LEILA FADEL, HOST:
Syria's dictator is gone, but more than a hundred and thirty thousand people are still missing. And some of the groups helping Syrian families find answers are dealing with the Trump administration's foreign aid freeze. NPR's Lauren Frayer has more from Damascus.
(SOUNDBITE OF FOOTSTEPS IN RUBBLE)
LAUREN FRAYER, BYLINE: This used to be your...
MOHAMED ALI: Yeah.
FRAYER: ...Neighborhood?
ALI: It's my building.
FRAYER: This pile of...
ALI: Yes.
FRAYER: ...Of rubble.
Mohamed Ali (ph) stands in the ruins of Jobar, a Damascus neighborhood famous for a historic synagogue and for some of the bloodiest battles of the Syrian civil war.
ALI: In every building, there's a grave.

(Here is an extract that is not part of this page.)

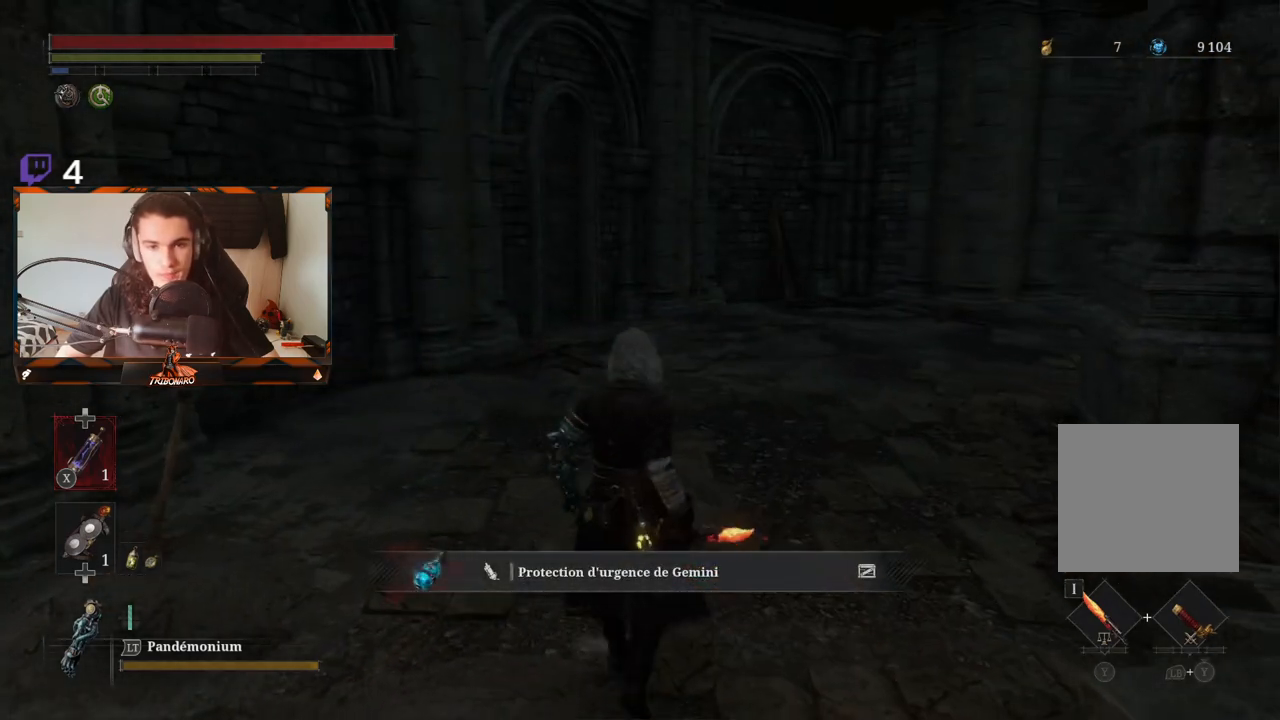
{"buttons": ["B"], "left_stick": "up", "right_stick": "center", "events": [[217, "right_stick", "right"], [383, "right_stick", "center"]]}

Our family, our friends, our people died here, here, here.
FRAYER: He points to mass graves all around him when the civil war ended late last year.
ALI: We (vocalizing) life again.
FRAYER: Ali hoped to give his dead relatives and friends a proper reburial. He's a civil engineer, and he's brought a backhoe to unearth these mass graves, but an argument breaks out between the medical examiner and government officials about what procedures need to be followed. Syria needs help with stuff like this - unearthing mass graves, collecting evidence for war crimes investigations. But many of the groups with expertise in this rely on U.S. funding and have recently lost it.

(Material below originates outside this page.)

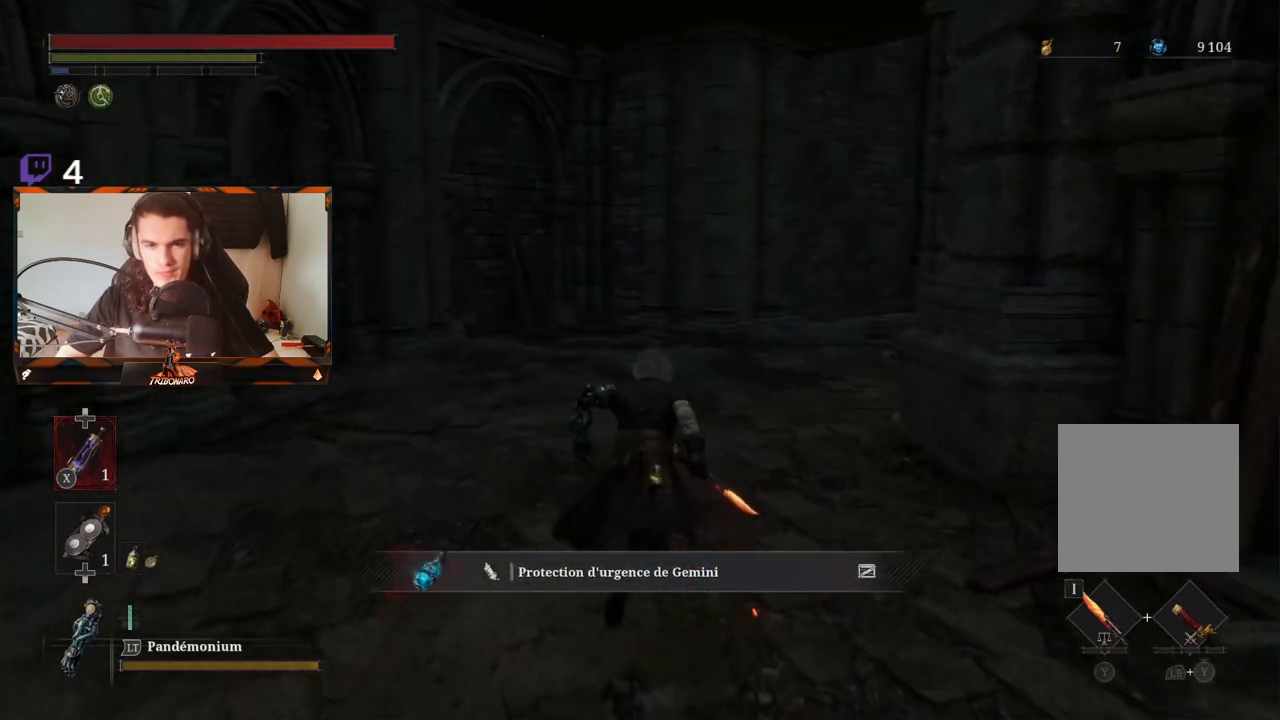
{"buttons": ["B"], "left_stick": "up", "right_stick": "center", "events": []}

UNIDENTIFIED PERSON: (Speaking Arabic).
FRAYER: So when Jobar residents called for help from The White Helmets, Syrian first responders who've been nominated for the Nobel Peace Prize, they got put on a waitlist.
FAROUQ HABIB: We are overstretched. We're dealing with numerous mass graves, and we need resources.
FRAYER: The White Helmets deputy leader, Farouq Habib, says the U.S. Agency for International Development was his group's biggest funder. And when the Trump administration dismantled USAID, calling it rife with waste and fraud, The White Helmets lost a $30 million contract out of its $50 million annual budget.
HABIB: Well, it hinders our survival.
FRAYER: When dictator Bashar al-Assad fled, Syrian prisons sprung open. Government archives littered the streets. One of the people collecting those documents as evidence for possible trials in the future is Fadel Abdulghany.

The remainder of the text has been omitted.